Or is it simply that the perf gain of not re-running the Configure methods negligible?

scottctr commented 6 years ago

I had a similar scenario and created NStateManager to address. In my case, having the state manager coupled to a single instance of a managed object also led to having to instantiate a few other classes per request. Moving to a single instance of these led to a significant performance improvement. Take a look and let me know what you think.

tangkhaiphuong commented 6 years ago

The main problem belongs to the design of Stateless machine don't support pass context of state(Accessor/Mutator)/callback(OnEntry/OnExit/OnActivated/OnExit) so when configure state machine coupled with the object inside.

I think need some overload method inside Stateless can support pass object so can help resolve this case.

tangkhaiphuong commented 6 years ago

@scottctr @tystol I looked deep into the design of Stateless C# and found it's only supported for instance and not for configuration as you request. The solution from @scottctr is suitable for this case. I think there are 2 approaches to support separate between configuration & instance.

  1. Refactor & redesign StateMachine class support for define state for Type like @scottctr suggestion. Can't implement overload base current design due to some internal variable can't share with multi-instance for this case.
  2. Keep current design, create 2 news class call: StateMachineManager<TState, TTrigger, TContext> & StateConfigurationManager<TState, TTrigger, TContext> to support pre-defined flow & state transition for TContext. For create state machine via method StateMachineManager<TState, TTriger, TContext>.Create(TContext context);
tangkhaiphuong commented 6 years ago

@nblumhardt @scottctr @tystol I have implemented support separate State machine definition vs state machine instance in typescript version. https://github.com/tangkhaiphuong/stateless/tree/master/src/context

Basically, the new approach can apply for Stateless C# without breaking original design by implement overload generic class with support take TContext for instance. Mean: StateMachine<TState, TTrigger> then we implement new class: StateMachine<TState, TTrigger, TContext>

And same for remain class to support both modes: state machine host embedded to object and separate state machine configuration then create context.
-------------------------
*Requirement*.
Please extend the discussion about separating Stateless state machine configuration from its instances, starting after its last sentence. The items that follow come from a different source than this text.

*Raw data*.
-------------------------
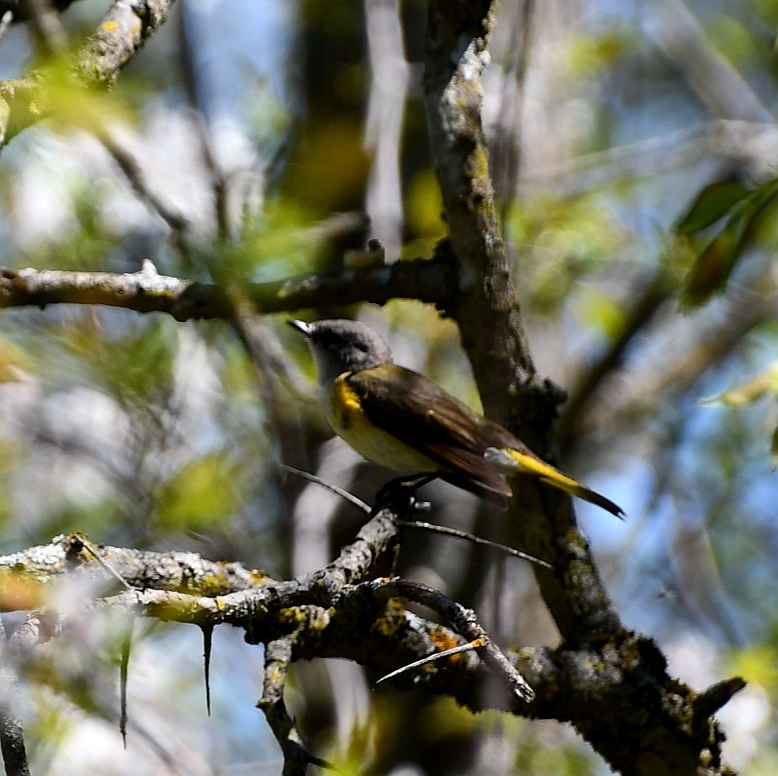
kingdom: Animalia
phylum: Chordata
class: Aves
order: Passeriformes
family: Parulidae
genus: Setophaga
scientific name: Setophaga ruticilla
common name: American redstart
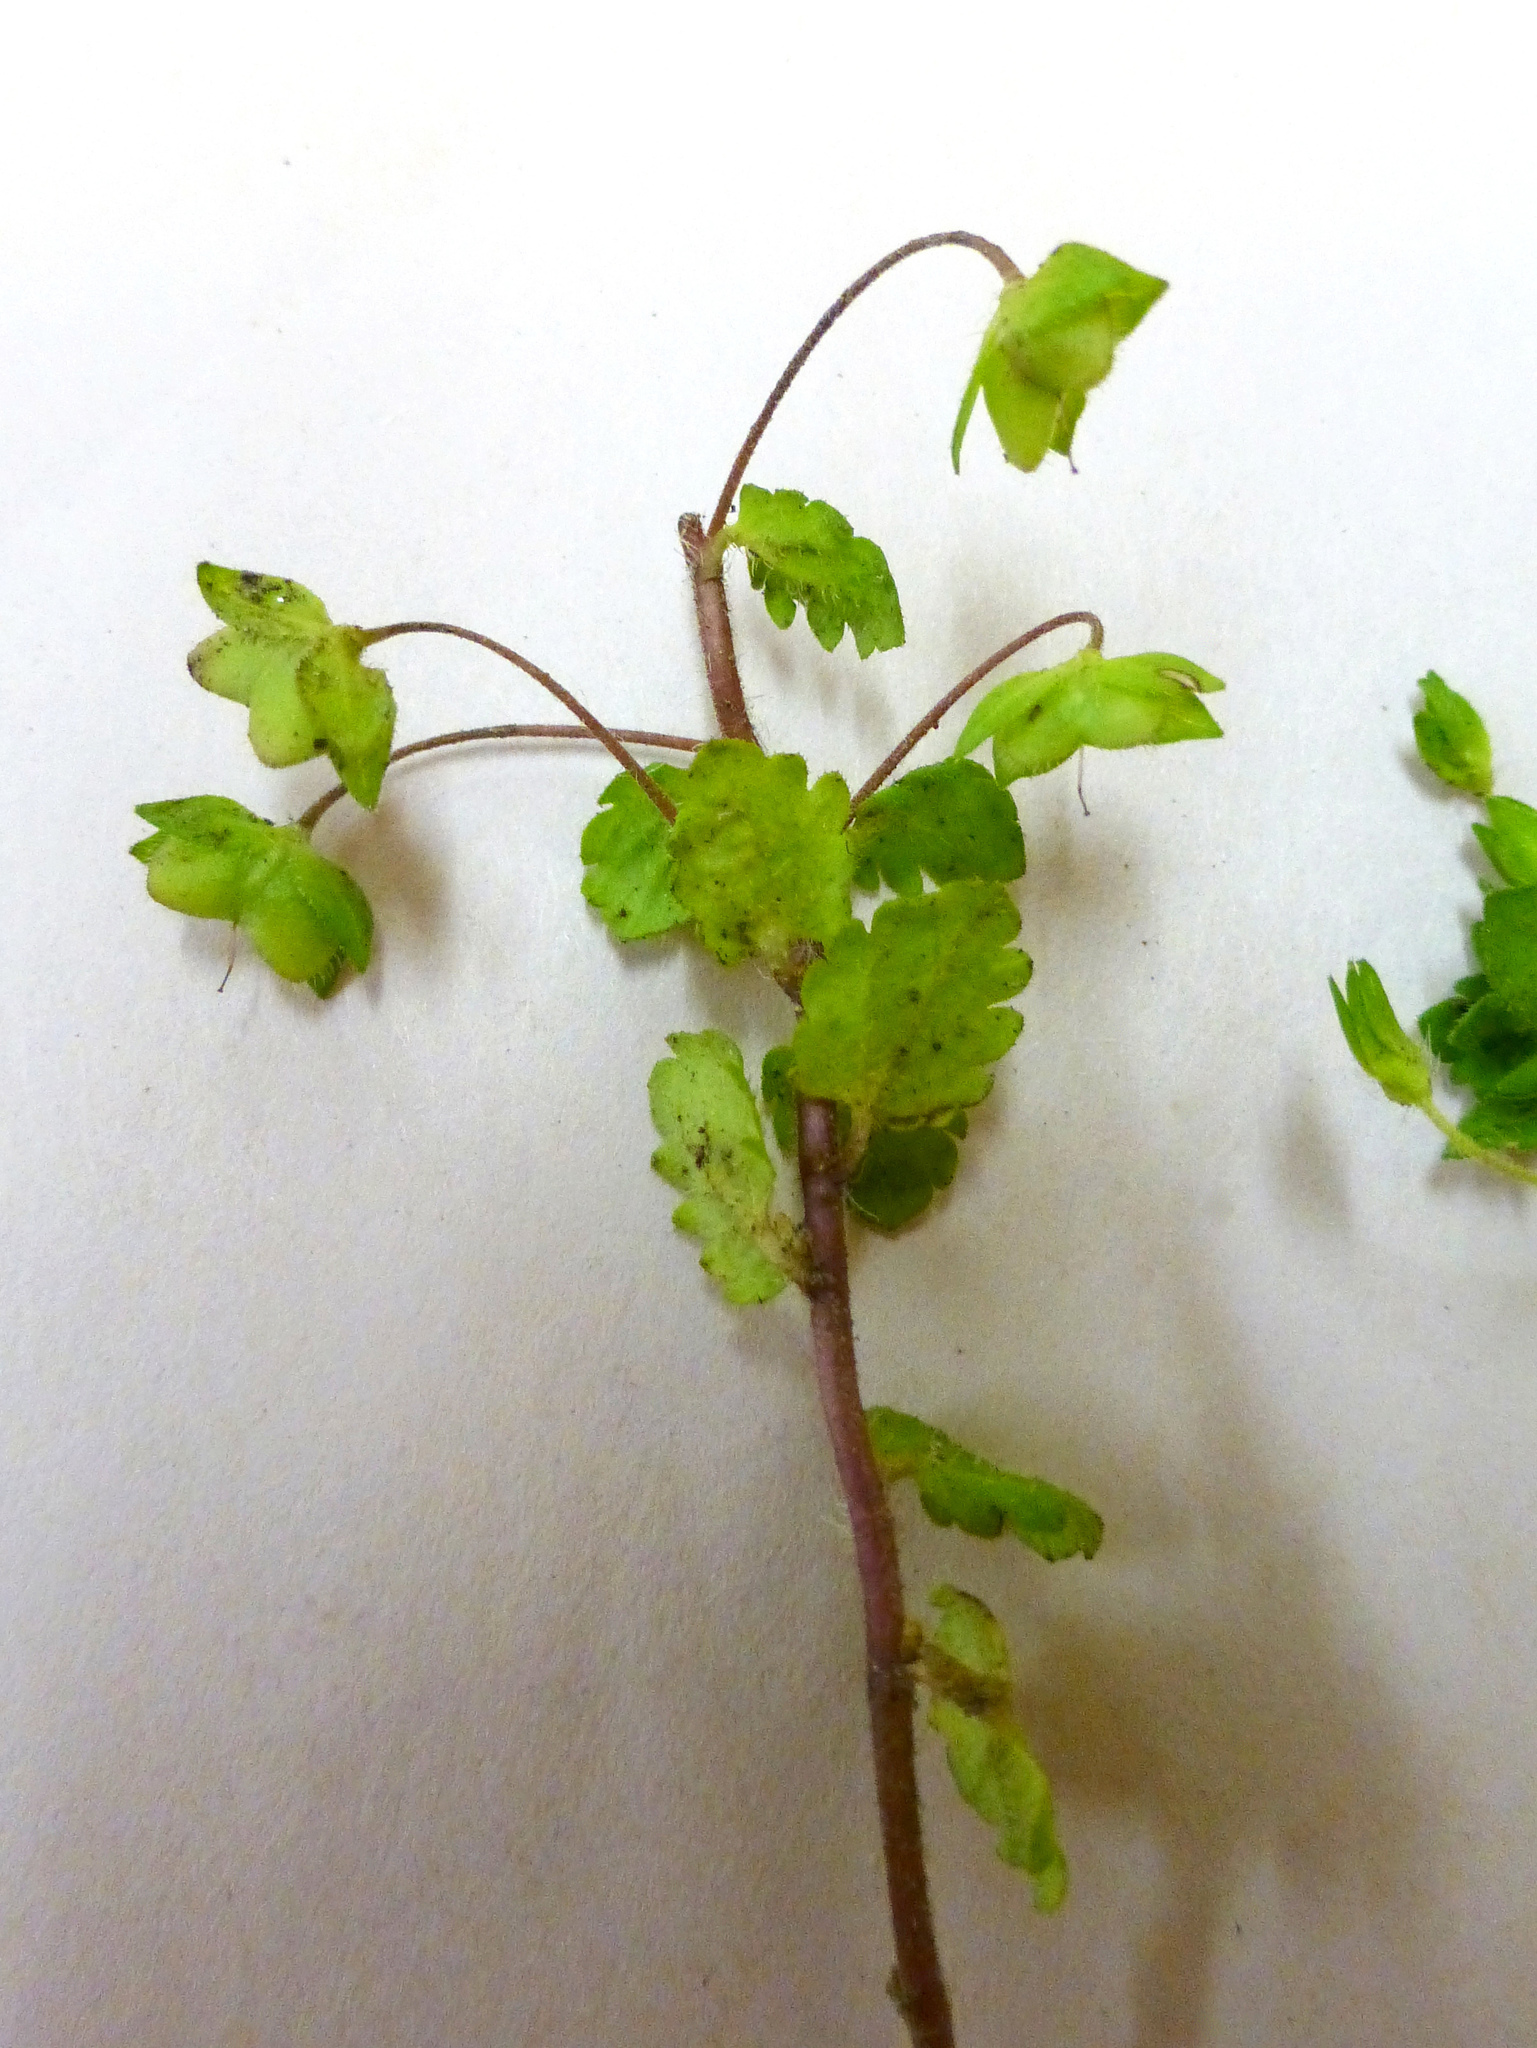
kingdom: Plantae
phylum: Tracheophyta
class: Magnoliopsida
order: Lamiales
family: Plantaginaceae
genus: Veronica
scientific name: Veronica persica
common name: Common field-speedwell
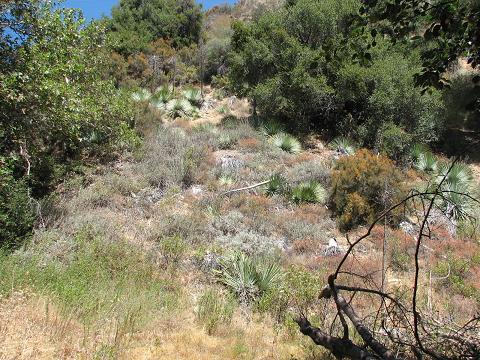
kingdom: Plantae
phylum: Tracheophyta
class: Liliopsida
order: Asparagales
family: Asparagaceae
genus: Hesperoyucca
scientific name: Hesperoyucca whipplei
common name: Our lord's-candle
-------------------------
*Output for this exercise*.
I implement in my fork branch for Stateless C# to support this and pull to request review and merge this feature.

patrious commented 5 years ago

@tangkhaiphuong Was this pull request ever put into Stateless?

tangkhaiphuong commented 5 years ago

@patrious Not yet implement. I only implement base on my approach for TypeScript version. I wait from the more discuss from others for any new ideal.

gregory-seidman commented 3 years ago

I like this idea for a number of reasons:

  1. While there may be a use case I can't think of, certainly the common case is that no configuration is ever performed after the first time Fire() (or FireAsync() or whatever) is called.
  2. This follows the builder pattern that is common across lots of .NET libraries, especially those from Microsoft.
  3. If implemented properly (i.e. without copying), this can substantially improve performance when identical state machines are being created over and over for short-lived objects, e.g. in a web service that handles the workflow of some object.

I prefer a builder design to passing a context, but one can be wrapped to produce the other.

HenningNT commented 3 years ago

I agree, this is a feature we should implement, and it's quite high up on the things-I'd-Like-To-Do list.

ThomasEg commented 3 years ago

Like OP i'm running into this issue with thousands of instances per-request and was wondering if there is a consensus on how to approach this issue?

@tystol did you solve your challenge and if so, which route did you take? And was it successfull or just another fist full of angry killerbees?